I’ve always considered myself someone that has (or rather “at least believes having”) a pretty much clear idea of the life I want for me in the future (even when I’ve experienced contradictory evidence of it, like getting into college hoping to graduate, just to months later decide I’d rather not).

And not just that. I’ve always considered that having clear long-term objectives was “the right” way to approach important decisions in my life.

So, why should I, instead, favor short-term planning? Because I’ll keep growing, leaving, and changing.

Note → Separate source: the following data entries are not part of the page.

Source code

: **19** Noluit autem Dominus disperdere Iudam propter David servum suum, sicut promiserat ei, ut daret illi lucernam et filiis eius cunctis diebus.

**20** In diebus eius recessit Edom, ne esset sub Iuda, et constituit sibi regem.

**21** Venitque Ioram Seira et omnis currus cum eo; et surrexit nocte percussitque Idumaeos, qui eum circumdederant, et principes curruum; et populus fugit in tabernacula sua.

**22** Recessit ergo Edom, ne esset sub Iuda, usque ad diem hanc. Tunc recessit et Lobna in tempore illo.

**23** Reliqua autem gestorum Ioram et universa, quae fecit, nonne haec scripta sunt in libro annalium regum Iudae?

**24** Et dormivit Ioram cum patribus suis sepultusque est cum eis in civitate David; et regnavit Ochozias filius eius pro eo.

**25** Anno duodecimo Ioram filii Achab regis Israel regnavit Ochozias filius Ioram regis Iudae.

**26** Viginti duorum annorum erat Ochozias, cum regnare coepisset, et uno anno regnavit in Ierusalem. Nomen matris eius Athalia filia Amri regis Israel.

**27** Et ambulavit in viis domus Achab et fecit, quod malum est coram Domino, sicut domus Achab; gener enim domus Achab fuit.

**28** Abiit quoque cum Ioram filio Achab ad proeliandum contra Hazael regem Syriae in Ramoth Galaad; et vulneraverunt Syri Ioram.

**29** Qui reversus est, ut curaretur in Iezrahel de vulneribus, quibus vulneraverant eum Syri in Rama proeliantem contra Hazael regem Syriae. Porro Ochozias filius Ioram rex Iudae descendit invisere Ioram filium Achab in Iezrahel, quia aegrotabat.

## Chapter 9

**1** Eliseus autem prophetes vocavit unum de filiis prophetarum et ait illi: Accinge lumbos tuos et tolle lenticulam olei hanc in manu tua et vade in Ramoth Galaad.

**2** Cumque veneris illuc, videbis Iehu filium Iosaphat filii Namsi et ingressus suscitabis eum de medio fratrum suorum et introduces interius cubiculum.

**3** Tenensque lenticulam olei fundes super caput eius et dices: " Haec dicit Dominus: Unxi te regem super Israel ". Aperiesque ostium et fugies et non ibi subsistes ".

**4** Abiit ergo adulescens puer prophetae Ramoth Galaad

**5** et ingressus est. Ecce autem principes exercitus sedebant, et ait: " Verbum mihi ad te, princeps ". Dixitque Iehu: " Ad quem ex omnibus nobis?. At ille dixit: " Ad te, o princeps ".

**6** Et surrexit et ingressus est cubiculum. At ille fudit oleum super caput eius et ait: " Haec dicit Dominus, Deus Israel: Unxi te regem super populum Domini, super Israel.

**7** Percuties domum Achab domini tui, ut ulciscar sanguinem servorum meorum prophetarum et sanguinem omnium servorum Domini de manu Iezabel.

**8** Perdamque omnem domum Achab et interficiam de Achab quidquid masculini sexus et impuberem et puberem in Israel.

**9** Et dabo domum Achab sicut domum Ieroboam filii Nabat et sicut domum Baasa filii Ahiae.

Maybe one of my favorite pieces of knowledge was what Dan Gilbert calls the “end of history” illusion. Which states that most people easily recognize how much their desires and motivations have changed a lot in the past, but believe they won’t change much in the future.

The most momentous personality changes occur between age eighteen and one’s late twenties, so specializing early is a task of predicting match quality for a person who does not yet exist. It could work, but it makes for worse odds. Plus, while personality change slows, it does not stop at any age. Sometimes it can actually happen instantly.


I was already familiar with some of the ideas in here.

For example, the idea of having a sampling period before narrowing focus and increasing practice, is also talked about in Algorithms to Live By: The Computer Science of Human Decisions, with the first two chapters: Optimal stopping, and Explore/Exploit.

This has been one of my favorite ideas, and one that I still try to incorporate in the way I approach life in general, not just learning.

The idea of approaching a single problem from a broad set of perspectives and points of view, is also explored in The Model Thinker: What You Need to Know to Make Data Work for You, in the chapter The Many Model Thinker; and (if I recall correctly) The Wisdom of Crowds.

This makes your final decisions more robust, and, in average, more correct.


In short, I loved the book. It reinforced my confidence on some of my life decisions, and encouraged me to keep trying new things.

[Herminia] Ibarra concluded that we maximize match quality throughout life by sampling activities, social groups, contexts, jobs, careers, and then reflecting and adjusting our personal narratives. And repeat.